データソースから取った項目
######
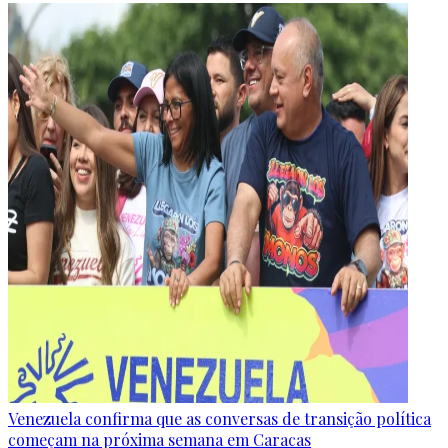
Venezuela confirma que as conversas de transição política
começam na próxima semana em Caracas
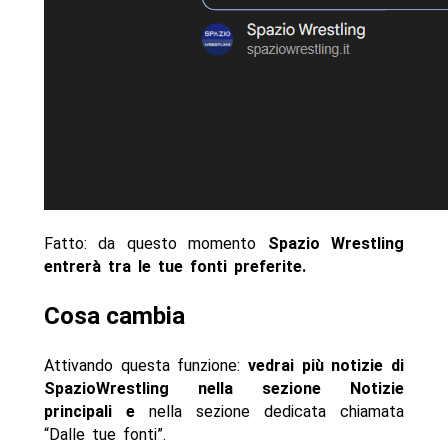
Fatto: da questo momento
Spazio Wrestling
entrerà tra le tue fonti preferite.
Cosa cambia
Attivando questa funzione:
vedrai più notizie di
SpazioWrestling nella sezione Notizie
principali e
nella sezione dedicata chiamata
“Dalle tue fonti”.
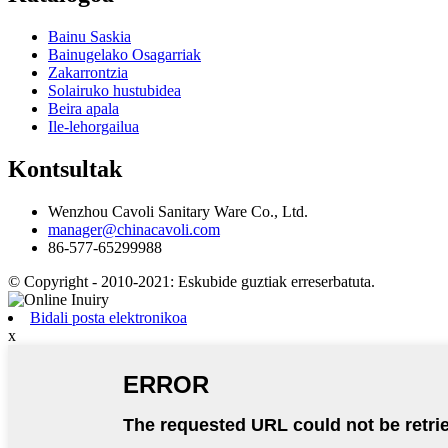
Bainu Saskia
Bainugelako Osagarriak
Zakarrontzia
Solairuko hustubidea
Beira apala
Ile-lehorgailua
Kontsultak
Wenzhou Cavoli Sanitary Ware Co., Ltd.
manager@chinacavoli.com
86-577-65299988
© Copyright - 2010-2021: Eskubide guztiak erreserbatuta.
Bidali posta elektronikoa
x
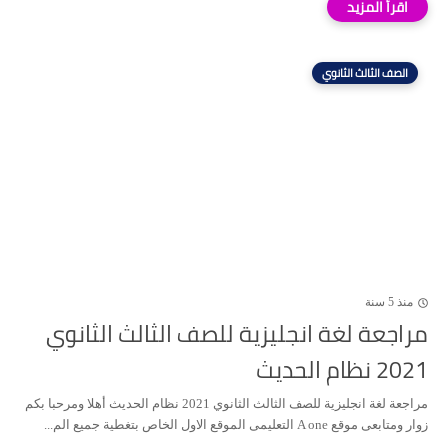
الصف الثالث الثانوي
منذ 5 سنة
مراجعة لغة انجليزية للصف الثالث الثانوي
2021 نظام الحديث
مراجعة لغة انجليزية للصف الثالث الثانوي 2021 نظام الحديث أهلا ومرحبا بكم
زوار ومتابعى موقع A one التعليمى الموقع الاول الخاص بتغطية جميع الم...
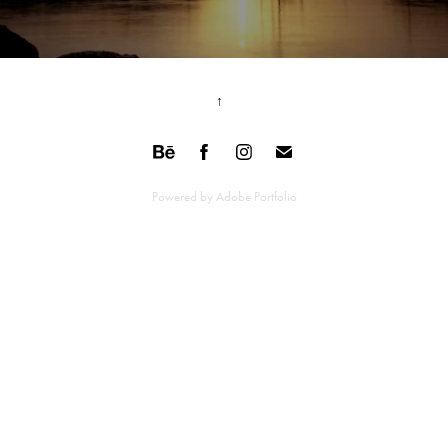
↑
Powered by
Adobe Portfolio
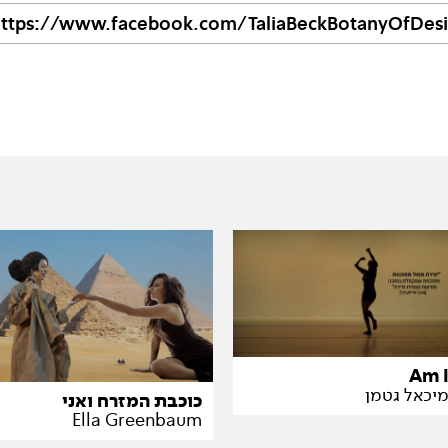
ttps://www.facebook.com/TaliaBeckBotanyOfDesir
Am 
יכאל גטמן
כוכבת המזרח ואני
Ella Greenbaum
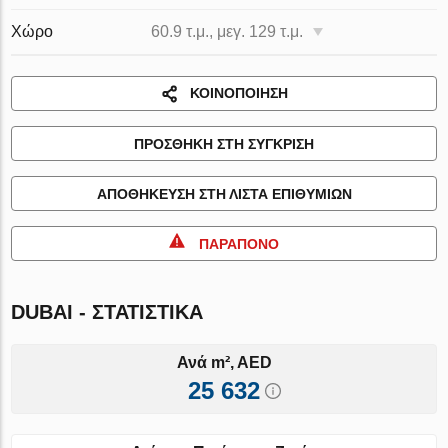
Χώρο
60.9 τ.μ., μεγ. 129 τ.μ.
ΚΟΙΝΟΠΟΊΗΣΗ
ΠΡΟΣΘΉΚΗ ΣΤΗ ΣΎΓΚΡΙΣΗ
ΑΠΟΘΉΚΕΥΣΗ ΣΤΗ ΛΊΣΤΑ ΕΠΙΘΥΜΙΏΝ
ΠΑΡΆΠΟΝΟ
DUBAI - ΣΤΑΤΙΣΤΙΚΆ
Ανά m², AED
25 632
######
- やること
「الصف الثالث الثانوي」を含む行から一番最後の行まで（どちらの行も含めて）を、一字も変えずに抜き出してください。画像は答えに入れないでください。

- 正しい答え
الصف الثالث الثانوي
منذ 5 سنة
مراجعة لغة انجليزية للصف الثالث الثانوي
2021 نظام الحديث
مراجعة لغة انجليزية للصف الثالث الثانوي 2021 نظام الحديث أهلا ومرحبا بكم
زوار ومتابعى موقع A one التعليمى الموقع الاول الخاص بتغطية جميع الم...
↑
Powered by
Adobe Portfolio
ttps://www.facebook.com/TaliaBeckBotanyOfDesir
Am 
יכאל גטמן
כוכבת המזרח ואני
Ella Greenbaum
Χώρο
60.9 τ.μ., μεγ. 129 τ.μ.
ΚΟΙΝΟΠΟΊΗΣΗ
ΠΡΟΣΘΉΚΗ ΣΤΗ ΣΎΓΚΡΙΣΗ
ΑΠΟΘΉΚΕΥΣΗ ΣΤΗ ΛΊΣΤΑ ΕΠΙΘΥΜΙΏΝ
ΠΑΡΆΠΟΝΟ
DUBAI - ΣΤΑΤΙΣΤΙΚΆ
Ανά m², AED
25 632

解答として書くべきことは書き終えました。